Bitfinex potwierdził, że chce, aby Departament Sprawiedliwości jak najszybciej przywrócił to, co uważa za utraconą własność, mówiąc, że wykorzysta 80% wpływów na umorzenieLEOu/BTC(„Leo”) tokeny, które wydał klientom w ramach swojego systemu rekompensat w 2016 r.
Tokeny Leo na Bitfinex prawie podwoiły swoją wartość w wiadomości o aresztowaniach i nadal są o około 20% wyższe niż bezpośrednio wcześniej.
Jednak historia jest przeciwko Bitfinexowi. DoJ raczej nie spieszy się z przekazaniem takich kwot organizacji, której jedyną informacją o niektórych klientach jest ich adres e-mail, organizacji, która już przez pełne dwa lata musiała zapłacić za świadczenie usług związanych z nielegalnymi transakcjami detalicznymi. hack 2016.

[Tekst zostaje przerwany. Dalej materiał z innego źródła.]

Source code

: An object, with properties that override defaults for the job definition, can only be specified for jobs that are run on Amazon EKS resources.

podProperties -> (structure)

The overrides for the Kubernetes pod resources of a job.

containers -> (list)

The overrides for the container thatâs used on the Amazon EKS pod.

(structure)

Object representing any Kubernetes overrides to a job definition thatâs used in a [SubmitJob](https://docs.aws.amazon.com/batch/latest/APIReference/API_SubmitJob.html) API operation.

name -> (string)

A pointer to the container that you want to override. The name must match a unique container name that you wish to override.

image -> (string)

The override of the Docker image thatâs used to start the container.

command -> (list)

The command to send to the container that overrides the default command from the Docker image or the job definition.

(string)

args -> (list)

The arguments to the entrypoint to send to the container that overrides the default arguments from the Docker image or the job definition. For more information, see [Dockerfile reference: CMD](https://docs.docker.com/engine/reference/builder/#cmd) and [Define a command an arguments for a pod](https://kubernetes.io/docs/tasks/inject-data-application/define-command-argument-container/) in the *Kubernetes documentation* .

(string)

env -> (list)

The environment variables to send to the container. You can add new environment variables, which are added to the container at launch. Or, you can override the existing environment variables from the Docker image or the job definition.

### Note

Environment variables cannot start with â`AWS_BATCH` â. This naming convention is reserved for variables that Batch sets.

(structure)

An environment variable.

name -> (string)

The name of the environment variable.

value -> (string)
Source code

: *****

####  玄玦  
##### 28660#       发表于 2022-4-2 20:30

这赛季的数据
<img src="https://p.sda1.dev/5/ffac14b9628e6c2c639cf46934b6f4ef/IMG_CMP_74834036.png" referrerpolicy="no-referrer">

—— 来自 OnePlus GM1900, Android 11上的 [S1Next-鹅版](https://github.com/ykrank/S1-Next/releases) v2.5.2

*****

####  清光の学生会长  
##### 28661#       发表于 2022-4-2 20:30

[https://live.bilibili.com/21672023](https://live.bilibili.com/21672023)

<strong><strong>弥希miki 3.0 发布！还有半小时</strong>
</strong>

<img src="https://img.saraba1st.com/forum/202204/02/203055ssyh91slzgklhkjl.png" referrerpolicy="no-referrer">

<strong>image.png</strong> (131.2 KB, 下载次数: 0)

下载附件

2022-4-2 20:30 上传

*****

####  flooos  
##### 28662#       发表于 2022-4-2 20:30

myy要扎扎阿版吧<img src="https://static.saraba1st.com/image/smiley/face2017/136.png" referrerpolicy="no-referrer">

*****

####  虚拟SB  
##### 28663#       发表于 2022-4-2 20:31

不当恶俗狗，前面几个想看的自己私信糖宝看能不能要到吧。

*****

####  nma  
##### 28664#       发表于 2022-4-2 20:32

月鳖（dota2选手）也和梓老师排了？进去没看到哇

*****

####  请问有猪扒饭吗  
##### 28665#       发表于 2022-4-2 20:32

Według Los Angeles Times, urzędnicy Departamentu Sprawiedliwości planują wszcząć proces sądowy dla ofiar w celu odzyskania skradzionej kryptowaluty. Można sobie wyobrazić, że żądanie od klientów udowodnienia legalnego pochodzenia ich środków jest bardzo prawdopodobne, aw niektórych przypadkach nawet trochę niewygodne.
Jednak dla tych, którzy potrafią przeskoczyć przez obręcze DoJ, czeka ogromna wypłata. Bitcoin skradziony w 2016 roku był wtedy wart zaledwie 70 milionów dolarów. Dziś są warte ponad 50 razy więcej. Ale może bardziej istotne pytanie brzmi: ile będą warte, gdy fundusze zostaną uwolnione na miesiące lub lata w przyszłości, kiedy proces sądowy w końcu dobiegnie końca?